That tells Griffin “the National Labor Relations Act has not necessarily been flexible enough to accommodate workers.” The Wal-Mart workers’ campaign, however, has also “had the objective of establishing national standards of wages and hours.”
Still, if the Wal-Mart workers choose to do so store by store – the U.S. Supreme Court several years ago barred them from a mass class action suit on wage and promotion discrimination against female workers – the process is slow and fraught with obstacles, he admits. “There’s a steady stream of cases, and handling them efficiently is a challenge,” he adds.

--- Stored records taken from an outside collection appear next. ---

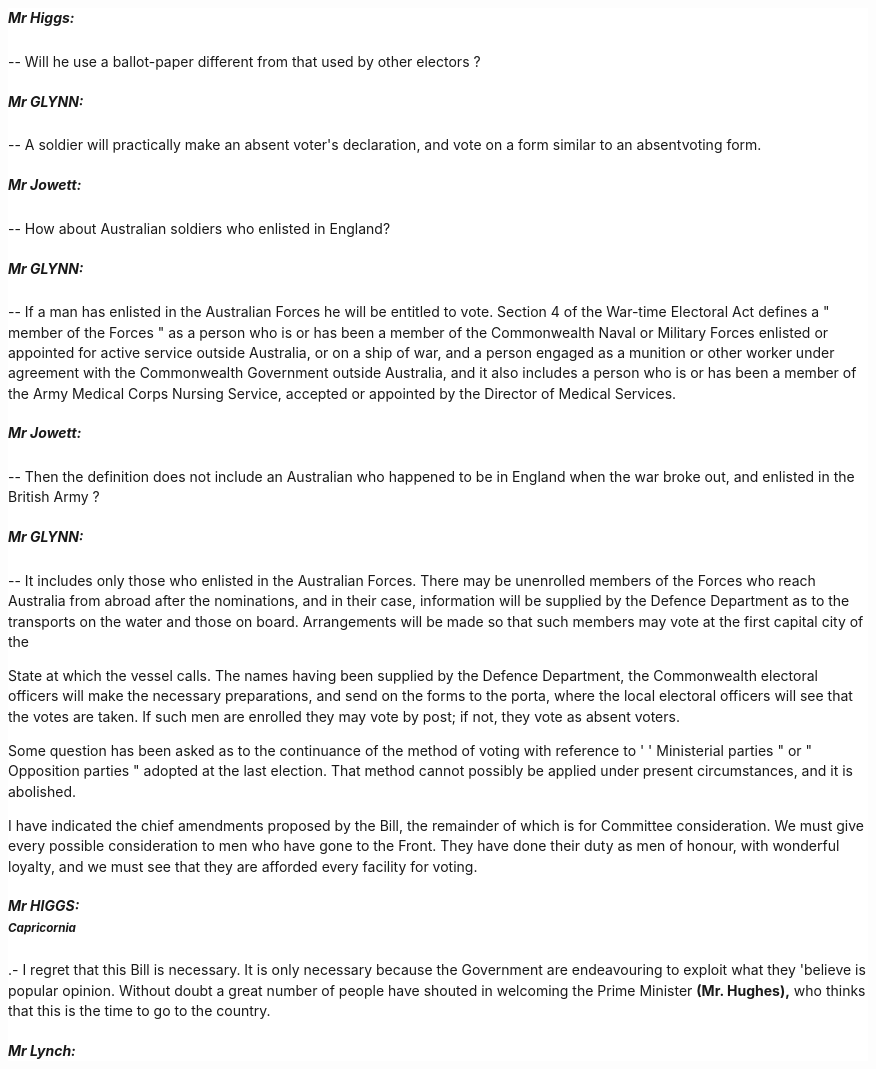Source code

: ##### Mr Higgs:

-- Will he use a ballot-paper different from that used by other electors ? 

##### Mr GLYNN:

-- A soldier will practically make an absent voter's declaration, and vote on a form similar to an absentvoting form. 

##### Mr Jowett:

-- How about Australian soldiers who enlisted in England? 

##### Mr GLYNN:

-- If a man has enlisted in the Australian Forces he will be entitled to vote. Section 4 of the War-time Electoral Act defines a " member of the Forces " as a person who is or has been a member of the Commonwealth Naval or Military Forces enlisted or appointed for active service outside Australia, or on a ship of war, and a person engaged as a munition or other worker under agreement with the Commonwealth Government outside Australia, and it also includes a person who is or has been a member of the Army Medical Corps Nursing Service, accepted or appointed by the Director of Medical Services. 

##### Mr Jowett:

-- Then the definition does not include an Australian who happened to be in England when the war broke out, and enlisted in the British Army ? 

##### Mr GLYNN:

-- It includes only those who enlisted in the Australian Forces. There may be  unenrolled  members of the Forces who reach Australia from abroad after the nominations, and in their case, information will be supplied by the Defence Department as to the transports on the water and those on board. Arrangements will be made so that such members may vote at the first capital city of the 

State at which the vessel calls. The names having been supplied by the Defence Department, the Commonwealth electoral officers will make the necessary preparations, and send on the forms to the porta, where the local electoral officers will see that the votes are taken. If such men are enrolled they may vote by post; if not, they vote as absent voters. 

Some question has been asked as to the continuance of the method of voting with reference to ' ' Ministerial parties " or " Opposition parties " adopted at the last election. That method cannot possibly be applied under present circumstances, and it is abolished. 

I have indicated the chief amendments proposed by the Bill, the remainder of which is for Committee consideration. We must give every possible consideration to men who have gone to the Front. They have done their duty as men of honour, with wonderful loyalty, and we must see that they are afforded every facility for voting. 

##### Mr HIGGS:<br><small class="text-muted">Capricornia</small>

.- I regret that this Bill is necessary. It is only necessary because the Government are endeavouring to exploit what they 'believe is popular opinion. Without doubt a great number of people have shouted in welcoming the Prime Minister  **(Mr. Hughes),**  who thinks that this is the time to go to the country. 

##### Mr Lynch:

That’s why the nationwide mass movement, and the strikes it produces, is so important, he adds. But so is the legislation that empowers the workers, and in the absence of a rewrite of the NLRA – blocked by big business and the Republican-run Congress at the start of Democratic President Barack Obama’s term – that’s the way to go, Griffin states.
“We’re starting to see tripartite bargaining, where workers don’t have to be restricted to a small collective bargaining table,” covering one union and one employer, he explains. “You have the public involved with an industry” and its standards, or lack of them, and you get results such as Cuomo’s board on low-wage industries, he notes.

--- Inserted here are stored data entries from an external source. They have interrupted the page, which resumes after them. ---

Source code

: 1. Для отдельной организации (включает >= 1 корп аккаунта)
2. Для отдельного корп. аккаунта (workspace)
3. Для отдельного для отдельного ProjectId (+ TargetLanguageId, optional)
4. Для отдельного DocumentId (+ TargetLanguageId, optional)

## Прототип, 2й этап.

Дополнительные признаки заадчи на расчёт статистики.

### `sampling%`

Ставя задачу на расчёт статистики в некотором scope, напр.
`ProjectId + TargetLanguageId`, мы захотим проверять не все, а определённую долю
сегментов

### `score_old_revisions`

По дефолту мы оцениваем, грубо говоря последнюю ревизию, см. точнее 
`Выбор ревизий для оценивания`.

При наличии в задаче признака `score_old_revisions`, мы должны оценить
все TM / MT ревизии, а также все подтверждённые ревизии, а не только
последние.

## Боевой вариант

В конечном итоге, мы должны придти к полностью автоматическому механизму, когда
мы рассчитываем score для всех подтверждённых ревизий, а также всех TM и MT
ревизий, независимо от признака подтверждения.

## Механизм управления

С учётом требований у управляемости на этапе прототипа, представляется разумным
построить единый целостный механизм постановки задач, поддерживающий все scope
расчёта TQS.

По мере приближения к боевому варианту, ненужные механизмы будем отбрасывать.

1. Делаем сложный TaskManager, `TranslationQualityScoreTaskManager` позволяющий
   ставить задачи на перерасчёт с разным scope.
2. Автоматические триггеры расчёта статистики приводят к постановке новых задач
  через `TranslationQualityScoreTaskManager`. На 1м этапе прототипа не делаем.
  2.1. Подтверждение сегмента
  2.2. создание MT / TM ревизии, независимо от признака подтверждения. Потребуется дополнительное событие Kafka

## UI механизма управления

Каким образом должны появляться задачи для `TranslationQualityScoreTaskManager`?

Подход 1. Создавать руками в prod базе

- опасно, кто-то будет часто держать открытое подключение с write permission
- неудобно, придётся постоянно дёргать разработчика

“That didn’t put people on the streets,” he said of a recent board session in Buffalo “but there were 250 witnesses,” extensive media coverage which brought the issue of low wages and lousy working conditions to public attention “and the result was workers and employers bargaining in public.”

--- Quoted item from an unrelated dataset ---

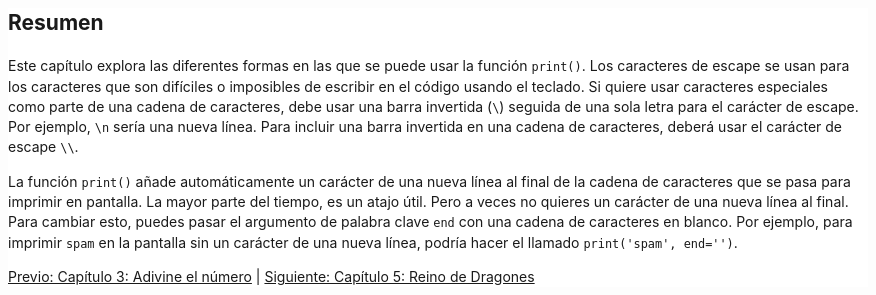 ## Resumen

Este capítulo explora las diferentes formas en las que se puede usar la función `print()`. Los caracteres de escape se usan para los caracteres que son difíciles o imposibles de escribir en el código usando el teclado. Si quiere usar caracteres especiales como parte de una cadena de caracteres, debe usar una barra invertida (`\`) seguida de una sola letra para el carácter de escape. Por ejemplo, `\n` sería una nueva línea. Para incluir una barra invertida en una cadena de caracteres, deberá usar el carácter de escape `\\`.

La función `print()` añade automáticamente un carácter de una nueva línea al final de la cadena de caracteres que se pasa para imprimir en pantalla. La mayor parte del tiempo, es un atajo útil. Pero a veces no quieres un carácter de una nueva línea al final. Para cambiar esto, puedes pasar el argumento de palabra clave `end` con una cadena de caracteres en blanco. Por ejemplo, para imprimir `spam` en la pantalla sin un carácter de una nueva línea, podría hacer el llamado `print('spam', end='')`.

[Previo: Capítulo 3: Adivine el número](capitulo3.md) | [Siguiente: Capítulo 5: Reino de Dragones](capitulo5.md)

Fight for 15 and a union is not the only mass movement out there of restless workers, or citizens, Griffin noted. It shares the same strategy and mobilization tactics with Black Lives Matter, the environmental justice movement, and campaigners for LGBT rights, including workplace rights. Sooner or later, he predicts, all four movements “will have a convergence on their issues,” with all four supporting each other.
“It’s important not to suffer from a lack of imagination,” Scott said. “What we’re looking at is a large service sector,” including fast food workers, retail workers, port truckers, Wal-Mart workers, warehouse workers, home health care workers, and adjunct professors “which is suffering the same challenges the industrial sector had” in the 1930s.
“We’re going to have to addressed that legally – and with different models” of organizing, she adds. Employers fight back in legislatures and in courts, but that shouldn’t stop the workers, Scott warns. “At SEIU, we say no court case will stand in the way of workers changing their own lives.”